** DATA FOR THIS EXERCISE follows **

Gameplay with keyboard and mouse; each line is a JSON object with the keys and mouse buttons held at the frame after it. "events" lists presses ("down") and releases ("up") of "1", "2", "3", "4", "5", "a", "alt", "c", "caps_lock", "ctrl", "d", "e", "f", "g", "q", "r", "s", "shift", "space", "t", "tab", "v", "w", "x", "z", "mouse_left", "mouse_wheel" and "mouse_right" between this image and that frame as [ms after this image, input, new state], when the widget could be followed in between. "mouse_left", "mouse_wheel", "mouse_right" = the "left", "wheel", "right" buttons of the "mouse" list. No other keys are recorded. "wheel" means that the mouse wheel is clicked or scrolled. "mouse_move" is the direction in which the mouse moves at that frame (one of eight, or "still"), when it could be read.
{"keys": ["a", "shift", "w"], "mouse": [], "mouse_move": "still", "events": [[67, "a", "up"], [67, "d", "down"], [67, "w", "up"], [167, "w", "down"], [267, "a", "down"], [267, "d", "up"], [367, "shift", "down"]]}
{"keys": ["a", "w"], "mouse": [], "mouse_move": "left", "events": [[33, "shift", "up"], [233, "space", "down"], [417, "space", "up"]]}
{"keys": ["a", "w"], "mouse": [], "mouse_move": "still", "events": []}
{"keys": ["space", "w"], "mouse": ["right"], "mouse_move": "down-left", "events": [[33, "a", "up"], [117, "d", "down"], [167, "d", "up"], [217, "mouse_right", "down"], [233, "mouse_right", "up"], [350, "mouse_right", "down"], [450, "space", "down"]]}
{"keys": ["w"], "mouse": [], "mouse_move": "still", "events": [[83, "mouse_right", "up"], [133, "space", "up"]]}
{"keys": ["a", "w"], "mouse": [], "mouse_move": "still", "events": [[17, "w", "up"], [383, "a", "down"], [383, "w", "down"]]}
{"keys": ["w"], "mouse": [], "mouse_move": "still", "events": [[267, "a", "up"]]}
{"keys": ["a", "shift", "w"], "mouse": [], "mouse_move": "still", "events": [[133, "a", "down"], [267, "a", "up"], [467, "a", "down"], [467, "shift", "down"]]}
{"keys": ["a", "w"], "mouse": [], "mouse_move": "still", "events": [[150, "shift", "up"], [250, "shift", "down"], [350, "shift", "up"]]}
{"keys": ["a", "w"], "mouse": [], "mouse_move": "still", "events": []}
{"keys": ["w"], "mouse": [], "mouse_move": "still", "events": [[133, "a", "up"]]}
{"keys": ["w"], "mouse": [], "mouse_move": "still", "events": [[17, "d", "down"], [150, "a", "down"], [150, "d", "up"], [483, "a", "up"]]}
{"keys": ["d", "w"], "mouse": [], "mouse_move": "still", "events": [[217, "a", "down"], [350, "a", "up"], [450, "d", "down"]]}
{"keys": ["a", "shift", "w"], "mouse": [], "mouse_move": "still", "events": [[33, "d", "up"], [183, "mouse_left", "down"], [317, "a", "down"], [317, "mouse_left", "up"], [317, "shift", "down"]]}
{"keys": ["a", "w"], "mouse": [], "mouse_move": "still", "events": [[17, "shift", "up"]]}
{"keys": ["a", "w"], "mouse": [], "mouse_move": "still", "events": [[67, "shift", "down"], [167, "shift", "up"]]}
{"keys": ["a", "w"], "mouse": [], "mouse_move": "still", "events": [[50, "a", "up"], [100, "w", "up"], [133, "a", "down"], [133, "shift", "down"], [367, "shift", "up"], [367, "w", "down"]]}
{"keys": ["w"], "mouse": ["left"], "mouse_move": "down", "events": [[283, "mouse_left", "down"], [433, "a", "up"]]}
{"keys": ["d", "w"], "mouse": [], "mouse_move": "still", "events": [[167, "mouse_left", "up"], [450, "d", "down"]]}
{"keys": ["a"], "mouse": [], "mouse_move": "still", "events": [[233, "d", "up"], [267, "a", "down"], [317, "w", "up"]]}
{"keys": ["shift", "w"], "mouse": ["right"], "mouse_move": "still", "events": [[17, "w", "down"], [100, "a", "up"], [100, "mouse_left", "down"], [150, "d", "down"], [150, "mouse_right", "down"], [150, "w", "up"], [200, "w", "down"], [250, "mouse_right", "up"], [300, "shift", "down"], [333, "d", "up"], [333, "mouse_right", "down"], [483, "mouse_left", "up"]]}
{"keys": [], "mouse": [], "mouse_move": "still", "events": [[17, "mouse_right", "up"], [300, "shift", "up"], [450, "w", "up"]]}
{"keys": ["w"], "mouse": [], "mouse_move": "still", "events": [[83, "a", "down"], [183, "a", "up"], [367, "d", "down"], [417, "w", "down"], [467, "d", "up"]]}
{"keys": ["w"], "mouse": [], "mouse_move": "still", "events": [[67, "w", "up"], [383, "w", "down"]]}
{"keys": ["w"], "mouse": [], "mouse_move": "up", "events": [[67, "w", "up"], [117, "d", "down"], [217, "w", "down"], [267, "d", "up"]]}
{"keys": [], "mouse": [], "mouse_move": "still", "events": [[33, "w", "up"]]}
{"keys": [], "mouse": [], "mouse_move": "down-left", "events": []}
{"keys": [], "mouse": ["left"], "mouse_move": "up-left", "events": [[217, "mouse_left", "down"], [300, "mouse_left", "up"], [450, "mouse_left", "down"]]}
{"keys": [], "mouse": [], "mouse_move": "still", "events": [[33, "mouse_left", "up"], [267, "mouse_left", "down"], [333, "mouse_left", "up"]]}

** End of DATA FOR THIS EXERCISE **

→ **WHAT NEEDS TO BE DONE**:
Please transcribe the full listing exactly, down to the last line.

→ **ANSWER SECTION**:
Gameplay with keyboard and mouse; each line is a JSON object with the keys and mouse buttons held at the frame after it. "events" lists presses ("down") and releases ("up") of "1", "2", "3", "4", "5", "a", "alt", "c", "caps_lock", "ctrl", "d", "e", "f", "g", "q", "r", "s", "shift", "space", "t", "tab", "v", "w", "x", "z", "mouse_left", "mouse_wheel" and "mouse_right" between this image and that frame as [ms after this image, input, new state], when the widget could be followed in between. "mouse_left", "mouse_wheel", "mouse_right" = the "left", "wheel", "right" buttons of the "mouse" list. No other keys are recorded. "wheel" means that the mouse wheel is clicked or scrolled. "mouse_move" is the direction in which the mouse moves at that frame (one of eight, or "still"), when it could be read.
{"keys": ["a", "shift", "w"], "mouse": [], "mouse_move": "still", "events": [[67, "a", "up"], [67, "d", "down"], [67, "w", "up"], [167, "w", "down"], [267, "a", "down"], [267, "d", "up"], [367, "shift", "down"]]}
{"keys": ["a", "w"], "mouse": [], "mouse_move": "left", "events": [[33, "shift", "up"], [233, "space", "down"], [417, "space", "up"]]}
{"keys": ["a", "w"], "mouse": [], "mouse_move": "still", "events": []}
{"keys": ["space", "w"], "mouse": ["right"], "mouse_move": "down-left", "events": [[33, "a", "up"], [117, "d", "down"], [167, "d", "up"], [217, "mouse_right", "down"], [233, "mouse_right", "up"], [350, "mouse_right", "down"], [450, "space", "down"]]}
{"keys": ["w"], "mouse": [], "mouse_move": "still", "events": [[83, "mouse_right", "up"], [133, "space", "up"]]}
{"keys": ["a", "w"], "mouse": [], "mouse_move": "still", "events": [[17, "w", "up"], [383, "a", "down"], [383, "w", "down"]]}
{"keys": ["w"], "mouse": [], "mouse_move": "still", "events": [[267, "a", "up"]]}
{"keys": ["a", "shift", "w"], "mouse": [], "mouse_move": "still", "events": [[133, "a", "down"], [267, "a", "up"], [467, "a", "down"], [467, "shift", "down"]]}
{"keys": ["a", "w"], "mouse": [], "mouse_move": "still", "events": [[150, "shift", "up"], [250, "shift", "down"], [350, "shift", "up"]]}
{"keys": ["a", "w"], "mouse": [], "mouse_move": "still", "events": []}
{"keys": ["w"], "mouse": [], "mouse_move": "still", "events": [[133, "a", "up"]]}
{"keys": ["w"], "mouse": [], "mouse_move": "still", "events": [[17, "d", "down"], [150, "a", "down"], [150, "d", "up"], [483, "a", "up"]]}
{"keys": ["d", "w"], "mouse": [], "mouse_move": "still", "events": [[217, "a", "down"], [350, "a", "up"], [450, "d", "down"]]}
{"keys": ["a", "shift", "w"], "mouse": [], "mouse_move": "still", "events": [[33, "d", "up"], [183, "mouse_left", "down"], [317, "a", "down"], [317, "mouse_left", "up"], [317, "shift", "down"]]}
{"keys": ["a", "w"], "mouse": [], "mouse_move": "still", "events": [[17, "shift", "up"]]}
{"keys": ["a", "w"], "mouse": [], "mouse_move": "still", "events": [[67, "shift", "down"], [167, "shift", "up"]]}
{"keys": ["a", "w"], "mouse": [], "mouse_move": "still", "events": [[50, "a", "up"], [100, "w", "up"], [133, "a", "down"], [133, "shift", "down"], [367, "shift", "up"], [367, "w", "down"]]}
{"keys": ["w"], "mouse": ["left"], "mouse_move": "down", "events": [[283, "mouse_left", "down"], [433, "a", "up"]]}
{"keys": ["d", "w"], "mouse": [], "mouse_move": "still", "events": [[167, "mouse_left", "up"], [450, "d", "down"]]}
{"keys": ["a"], "mouse": [], "mouse_move": "still", "events": [[233, "d", "up"], [267, "a", "down"], [317, "w", "up"]]}
{"keys": ["shift", "w"], "mouse": ["right"], "mouse_move": "still", "events": [[17, "w", "down"], [100, "a", "up"], [100, "mouse_left", "down"], [150, "d", "down"], [150, "mouse_right", "down"], [150, "w", "up"], [200, "w", "down"], [250, "mouse_right", "up"], [300, "shift", "down"], [333, "d", "up"], [333, "mouse_right", "down"], [483, "mouse_left", "up"]]}
{"keys": [], "mouse": [], "mouse_move": "still", "events": [[17, "mouse_right", "up"], [300, "shift", "up"], [450, "w", "up"]]}
{"keys": ["w"], "mouse": [], "mouse_move": "still", "events": [[83, "a", "down"], [183, "a", "up"], [367, "d", "down"], [417, "w", "down"], [467, "d", "up"]]}
{"keys": ["w"], "mouse": [], "mouse_move": "still", "events": [[67, "w", "up"], [383, "w", "down"]]}
{"keys": ["w"], "mouse": [], "mouse_move": "up", "events": [[67, "w", "up"], [117, "d", "down"], [217, "w", "down"], [267, "d", "up"]]}
{"keys": [], "mouse": [], "mouse_move": "still", "events": [[33, "w", "up"]]}
{"keys": [], "mouse": [], "mouse_move": "down-left", "events": []}
{"keys": [], "mouse": ["left"], "mouse_move": "up-left", "events": [[217, "mouse_left", "down"], [300, "mouse_left", "up"], [450, "mouse_left", "down"]]}
{"keys": [], "mouse": [], "mouse_move": "still", "events": [[33, "mouse_left", "up"], [267, "mouse_left", "down"], [333, "mouse_left", "up"]]}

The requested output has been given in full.